Effect of ultrasound-induced hydroxylation and exfoliation on P90–TiO2/g-C3N4 hybrids with enhanced optoelectronic properties for visible-light photocatalysis and electrochemical sensing

Abstract

Herein, we report the cost-effective synthesis of P90–TiO2/g-C3N4 hybrid nanocomposite with enhanced optical and electrochemical properties through the surface disorder modifications for photocatalysis and electrochemical sensors. Ultrasound irradiation (37 kHz/150 W) was employed for the hydroxylation on P90–TiO2 and exfoliation of g-C3N4 (CN), using a probe sonication technique. Several analytical and spectroscopic techniques were applied to investigate the physicochemical and optical properties of the prepared materials.

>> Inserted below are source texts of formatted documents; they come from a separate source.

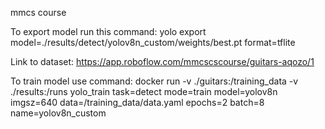 mmcs course

To export model run this command:
yolo export model=./results/detect/yolov8n_custom/weights/best.pt format=tflite

Link to dataset:
https://app.roboflow.com/mmcscscourse/guitars-aqozo/1

To train model use command:
 docker run -v ./guitars:/training_data -v ./results:/runs  yolo_train task=detect mode=train model=yolov8n imgsz=640 data=/training_data/data.yaml epochs=2  batch=8 name=yolov8n_custom
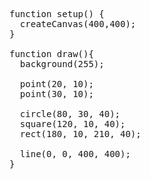 <pre>function setup() {
  createCanvas(400,400);
}

function draw(){
  background(255);

  point(20, 10);
  point(30, 10);

  circle(80, 30, 40);
  square(120, 10, 40);
  rect(180, 10, 210, 40);
 
  line(0, 0, 400, 400);
}</pre>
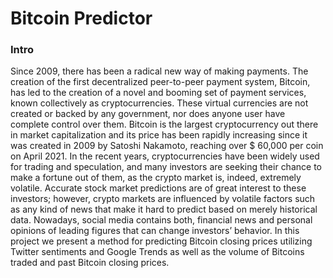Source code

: # Bitcoin Predictor

### Intro

Since 2009, there has been a radical new way of making payments. The creation of the first decentralized peer-to-peer payment system, Bitcoin, has led to the creation of a novel and booming set of payment services, known collectively as cryptocurrencies. These virtual currencies are not created or backed by any government, nor does anyone user have complete control over them.
Bitcoin is the largest cryptocurrency out there in market capitalization and its price has been rapidly increasing since it was created in 2009 by Satoshi Nakamoto, reaching over $ 60,000 per coin on April 2021.
In the recent years, cryptocurrencies have been widely used for trading and speculation, and many investors are seeking their chance to make a fortune out of them, as the crypto market is, indeed, extremely volatile.
Accurate stock market predictions are of great interest to these investors; however, crypto markets are influenced by volatile factors such as any kind of news that make it hard to predict based on merely historical data.
Nowadays, social media contains both, financial news and personal opinions of leading figures that can change investors’ behavior.
In this project we present a method for predicting Bitcoin closing prices utilizing Twitter sentiments and Google Trends as well as the volume of Bitcoins traded and past Bitcoin closing prices. 
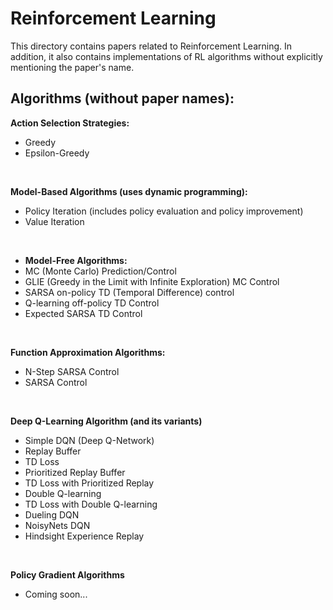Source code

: # Reinforcement Learning

This directory contains papers related to Reinforcement Learning. In addition, it also contains implementations of RL algorithms without explicitly mentioning the paper's name.

## Algorithms (without paper names):

**Action Selection Strategies:**
- Greedy
- Epsilon-Greedy

<br>

**Model-Based Algorithms (uses dynamic programming):**
- Policy Iteration (includes policy evaluation and policy improvement)
- Value Iteration

<br>

- **Model-Free Algorithms:**
- MC (Monte Carlo) Prediction/Control
- GLIE (Greedy in the Limit with Infinite Exploration) MC Control
- SARSA on-policy TD (Temporal Difference) control
- Q-learning off-policy TD Control
- Expected SARSA TD Control

<br>

**Function Approximation Algorithms:**
- N-Step SARSA Control
- SARSA Control

<br>

**Deep Q-Learning Algorithm (and its variants)**
- Simple DQN (Deep Q-Network)
- Replay Buffer
- TD Loss
- Prioritized Replay Buffer
- TD Loss with Prioritized Replay
- Double Q-learning
- TD Loss with Double Q-learning
- Dueling DQN
- NoisyNets DQN
- Hindsight Experience Replay

<br>

**Policy Gradient Algorithms**

- Coming soon...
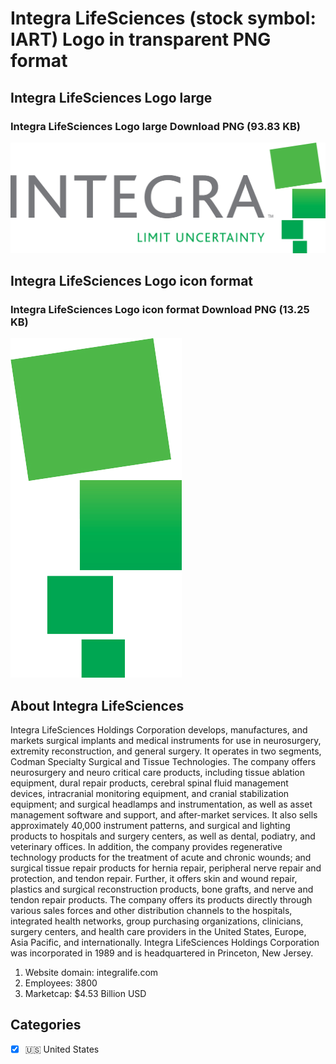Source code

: # Integra LifeSciences (stock symbol: IART) Logo in transparent PNG format

## Integra LifeSciences Logo large

### Integra LifeSciences Logo large Download PNG (93.83 KB)

![Integra LifeSciences Logo large Download PNG (93.83 KB)](/img/orig/IART_BIG-3690bb5f.png)

## Integra LifeSciences Logo icon format

### Integra LifeSciences Logo icon format Download PNG (13.25 KB)

![Integra LifeSciences Logo icon format Download PNG (13.25 KB)](/img/orig/IART-672e7525.png)

## About Integra LifeSciences

Integra LifeSciences Holdings Corporation develops, manufactures, and markets surgical implants and medical instruments for use in neurosurgery, extremity reconstruction, and general surgery. It operates in two segments, Codman Specialty Surgical and Tissue Technologies. The company offers neurosurgery and neuro critical care products, including tissue ablation equipment, dural repair products, cerebral spinal fluid management devices, intracranial monitoring equipment, and cranial stabilization equipment; and surgical headlamps and instrumentation, as well as asset management software and support, and after-market services. It also sells approximately 40,000 instrument patterns, and surgical and lighting products to hospitals and surgery centers, as well as dental, podiatry, and veterinary offices. In addition, the company provides regenerative technology products for the treatment of acute and chronic wounds; and surgical tissue repair products for hernia repair, peripheral nerve repair and protection, and tendon repair. Further, it offers skin and wound repair, plastics and surgical reconstruction products, bone grafts, and nerve and tendon repair products. The company offers its products directly through various sales forces and other distribution channels to the hospitals, integrated health networks, group purchasing organizations, clinicians, surgery centers, and health care providers in the United States, Europe, Asia Pacific, and internationally. Integra LifeSciences Holdings Corporation was incorporated in 1989 and is headquartered in Princeton, New Jersey.

1. Website domain: integralife.com
2. Employees: 3800
3. Marketcap: $4.53 Billion USD


## Categories
- [x] 🇺🇸 United States
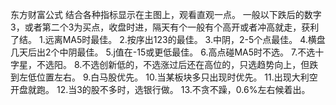 东方财富公式
结合各种指标显示在主图上，观看直观一点。
一般以下跌后的数字3，或者第二个3为买点，收盘时进，隔天有个一般有个高开或者冲高就走，获利了结。
1.远离MA5时最佳。
2.按序出123的最佳。
3.中阴，2-5个点最佳。
4.横盘几天后出2个中阴最佳。
5.j值在-15或更低最佳。
6.高点碰MA5时不选。
7.不选十字星，不选阳。
8.不选创新低的，不选涨过后还在高位的，只选趋势向上，但跌到左低位置左右。
9.白马股优先。
10.当某板块多只出现时优先。
11.出现大利空开盘就跑。
12.当3的股不多时，选银行做。
13.不贪不躁，0.6%左右候着出。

The Sunset Yellow FCF (SSY) and phenol (PhOH) were used as hazardous organic pollutants to evaluate the photocatalytic activities. Under simulated solar irradiation, the 40wt% UL-P90/CN photocatalyst exhibited 98.8%, and 99.35% degradations of SSY and PhOH within 5 min and 120 min, respectively. In addition, the photogenerated charge separation and an interfacial charge transferability were confirmed by photoelectrochemical measurements. Additionally, the electrochemical detection of SSY in the presence of 40wt% UL-P90/CN resulted in excellent sensitivity (1.029 μAμM−1cm−2), a broad linear range of detection (0.01–319 μM), and relatively low detection limit (4 nM). Therefore, the as-prepared 40wt% UL-P90/CN nanocomposite can be used as an efficient catalyst material for photocatalysis and sensor applications.